Evaluate $$I=\iint_A xy\,\mathrm{d}x\,\mathrm{d}y$$ where $$A=\{(x,y): ax^2+2hxy+by^2\le r^2, a>0, ab-h^2>0\}$$
I tried diagonalising the quadratic form $h(x,y)=ax^2+2hxy+by^2$ to some
$$g(u,v)=u^2+v^2$$
where
$$\begin{pmatrix}u\\v\end{pmatrix}=\begin{pmatrix} \sqrt{a} & \frac{h}{\sqrt{a}}\\\ 0 & \sqrt{\frac{ab-h^2}{a}} \\\end{pmatrix}\begin{pmatrix}x\\y\end{pmatrix}$$
The Jacobian of the transformation $(x,y)\to(u,v)$ is
$$\det(J) = \frac{1}{\sqrt{ab-h^2}}$$
The integral then reduces to
$$I=\iint_{u^2+v^2\le r^2}\left(\frac{uv}{\sqrt{ab-h^2}}-\frac{hv^2}{ab-h^2}\right)\frac{1}{\sqrt{ab-h^2}}\,\mathrm{d}u\,\mathrm{d}v$$
Now I could apply a polar transformation to get the answer. But this method seems a bit cumbersome, especially solving for $x$ and $y$ from $u,v$. Is there an obvious alternate solution?
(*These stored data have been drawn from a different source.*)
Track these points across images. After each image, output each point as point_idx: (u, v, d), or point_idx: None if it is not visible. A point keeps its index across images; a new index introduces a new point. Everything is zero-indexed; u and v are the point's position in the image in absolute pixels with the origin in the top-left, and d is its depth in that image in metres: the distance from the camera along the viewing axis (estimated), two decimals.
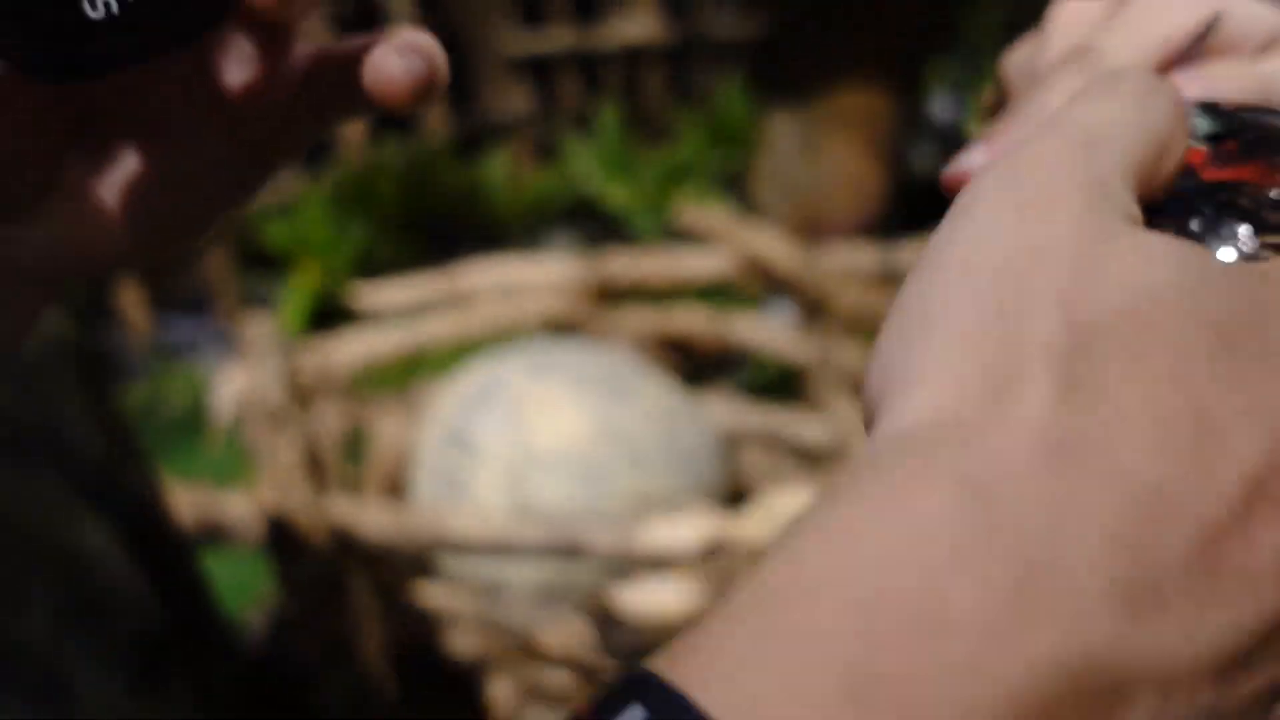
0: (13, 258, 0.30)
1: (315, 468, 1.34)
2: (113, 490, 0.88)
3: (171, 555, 1.01)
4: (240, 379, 1.61)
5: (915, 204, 3.23)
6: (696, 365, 2.03)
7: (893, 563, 0.18)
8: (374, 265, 2.93)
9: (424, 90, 0.30)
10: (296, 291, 2.83)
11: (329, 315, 2.81)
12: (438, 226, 3.27)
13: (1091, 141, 0.24)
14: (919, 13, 2.15)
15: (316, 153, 3.17)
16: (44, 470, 0.80)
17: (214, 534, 1.30)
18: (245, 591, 1.78)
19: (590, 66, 3.79)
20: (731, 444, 1.80)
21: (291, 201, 3.01)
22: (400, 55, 0.29)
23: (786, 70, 2.23)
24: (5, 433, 0.76)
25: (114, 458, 0.91)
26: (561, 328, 2.00)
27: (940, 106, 4.30)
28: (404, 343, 1.86)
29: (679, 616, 1.17)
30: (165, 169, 0.30)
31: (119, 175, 0.30)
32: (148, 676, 0.93)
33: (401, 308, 2.04)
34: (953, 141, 4.13)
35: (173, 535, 1.03)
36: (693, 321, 1.93)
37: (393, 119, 3.29)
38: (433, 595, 1.29)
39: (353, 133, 3.19)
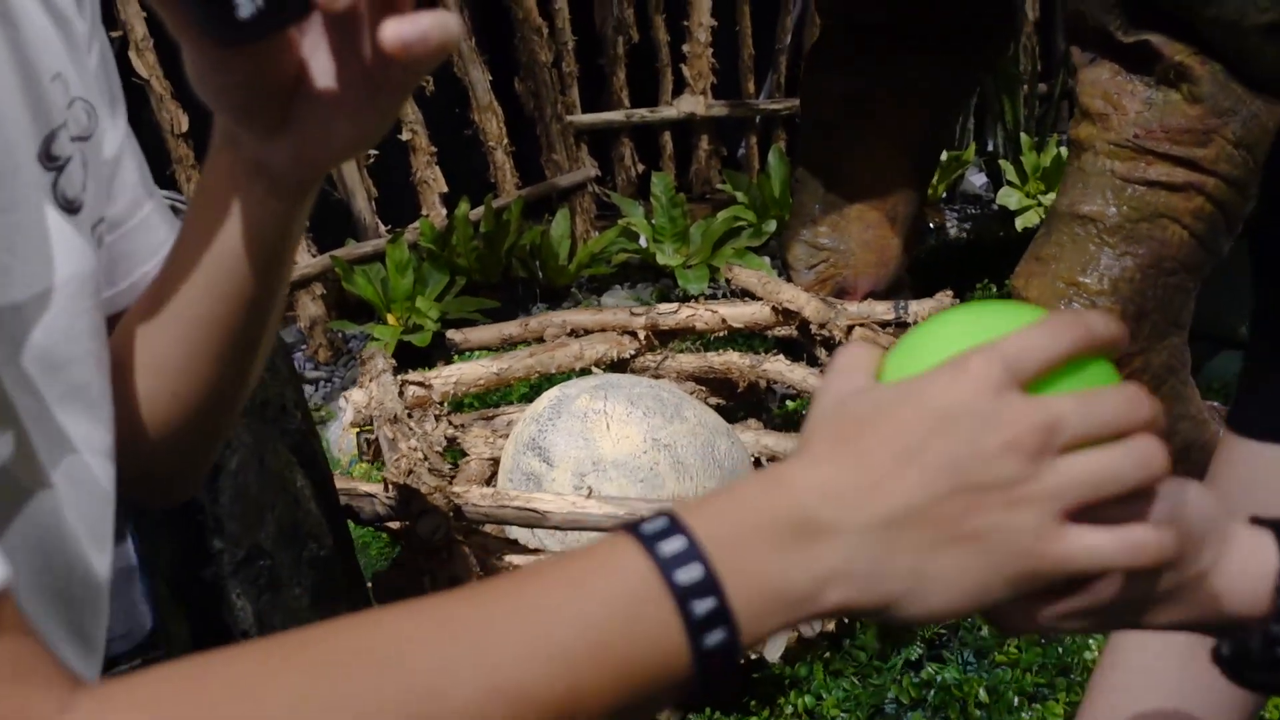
0: (270, 164, 0.53)
1: (428, 459, 1.69)
2: (306, 450, 1.23)
3: (334, 506, 1.35)
4: (359, 395, 1.98)
5: (947, 262, 3.54)
6: (734, 401, 2.35)
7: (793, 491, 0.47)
8: (451, 314, 3.28)
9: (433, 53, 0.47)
10: (380, 338, 3.18)
11: (408, 358, 3.16)
12: (508, 280, 3.63)
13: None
14: (935, 116, 2.51)
15: (399, 211, 3.55)
16: (274, 428, 1.15)
17: (347, 512, 1.65)
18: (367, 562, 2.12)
19: (646, 137, 4.18)
20: (763, 466, 2.13)
21: (376, 255, 3.38)
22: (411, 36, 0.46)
23: (815, 150, 2.58)
24: (258, 401, 1.11)
25: (306, 429, 1.26)
26: (617, 365, 2.35)
27: (974, 179, 4.64)
28: (488, 374, 2.21)
29: None
30: (351, 109, 0.52)
31: (323, 109, 0.52)
32: (321, 594, 1.28)
33: (486, 345, 2.41)
34: (984, 208, 4.47)
35: (333, 492, 1.38)
36: (731, 361, 2.26)
37: (469, 182, 3.66)
38: (518, 562, 1.62)
39: (432, 193, 3.57)
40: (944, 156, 4.25)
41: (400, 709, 0.37)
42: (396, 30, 0.46)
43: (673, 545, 0.42)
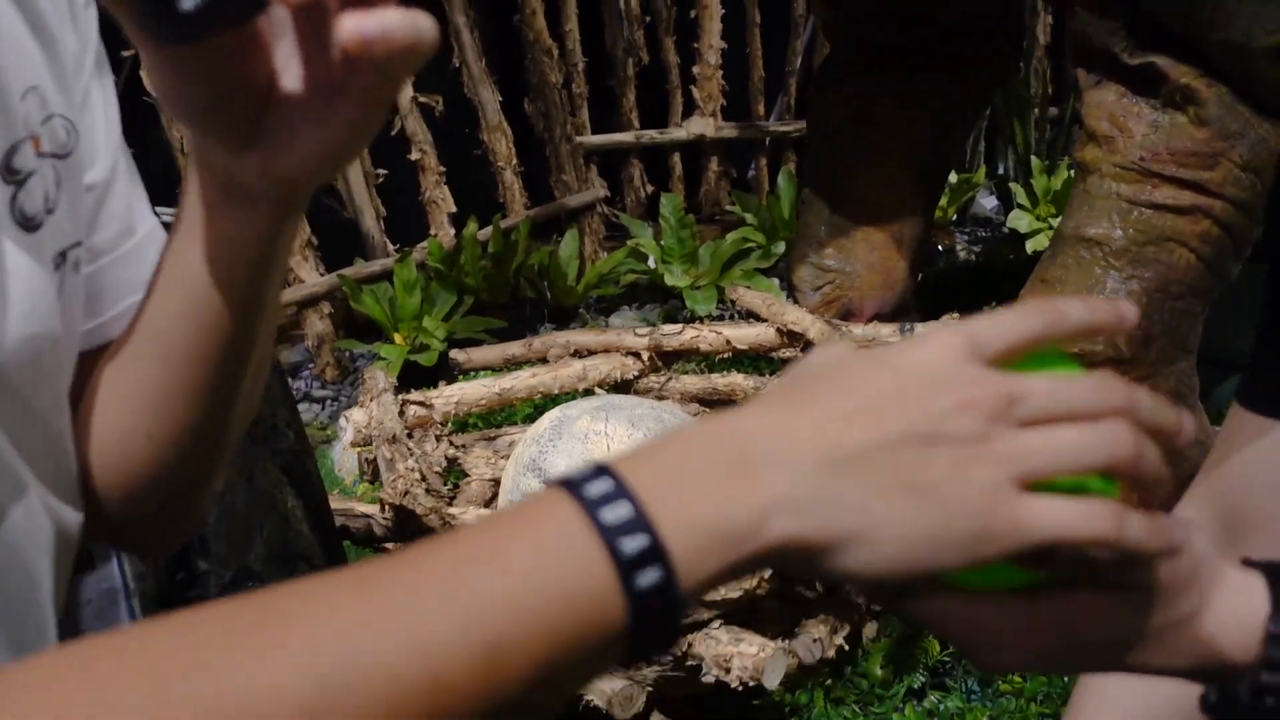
0: (241, 180, 0.50)
1: (425, 480, 1.68)
2: (299, 470, 1.22)
3: (328, 527, 1.34)
4: (359, 415, 1.97)
5: (957, 285, 3.53)
6: None
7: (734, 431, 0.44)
8: (459, 334, 3.28)
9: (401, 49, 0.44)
10: (387, 357, 3.18)
11: (415, 377, 3.15)
12: (516, 300, 3.63)
13: None
14: (941, 131, 2.50)
15: (408, 230, 3.56)
16: (264, 448, 1.14)
17: (344, 533, 1.64)
18: None
19: (656, 158, 4.18)
20: None
21: (384, 274, 3.38)
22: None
23: (822, 166, 2.57)
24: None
25: (299, 449, 1.25)
26: (621, 386, 2.33)
27: (985, 202, 4.63)
28: (490, 394, 2.20)
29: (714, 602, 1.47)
30: (317, 117, 0.48)
31: (288, 116, 0.48)
32: None
33: (489, 365, 2.40)
34: (994, 231, 4.45)
35: (328, 512, 1.37)
36: (735, 383, 2.24)
37: (478, 201, 3.67)
38: None
39: (440, 212, 3.58)
40: (954, 179, 4.23)
41: (312, 669, 0.35)
42: (356, 24, 0.43)
43: (599, 487, 0.40)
The problem can also be seen as finding $\mathbb{E}(XY)$ where $(X,Y)$ is jointly uniform over $A$.
EDIT.
Proceeding in the way I have done so far, I get the final answer as
$$I=-\frac{\pi r^4h}{4(ab-h^2)^{3/2}}$$
Is this indeed the correct answer?
The final answer in my post is correct, as I was able to verify using Mathematica here.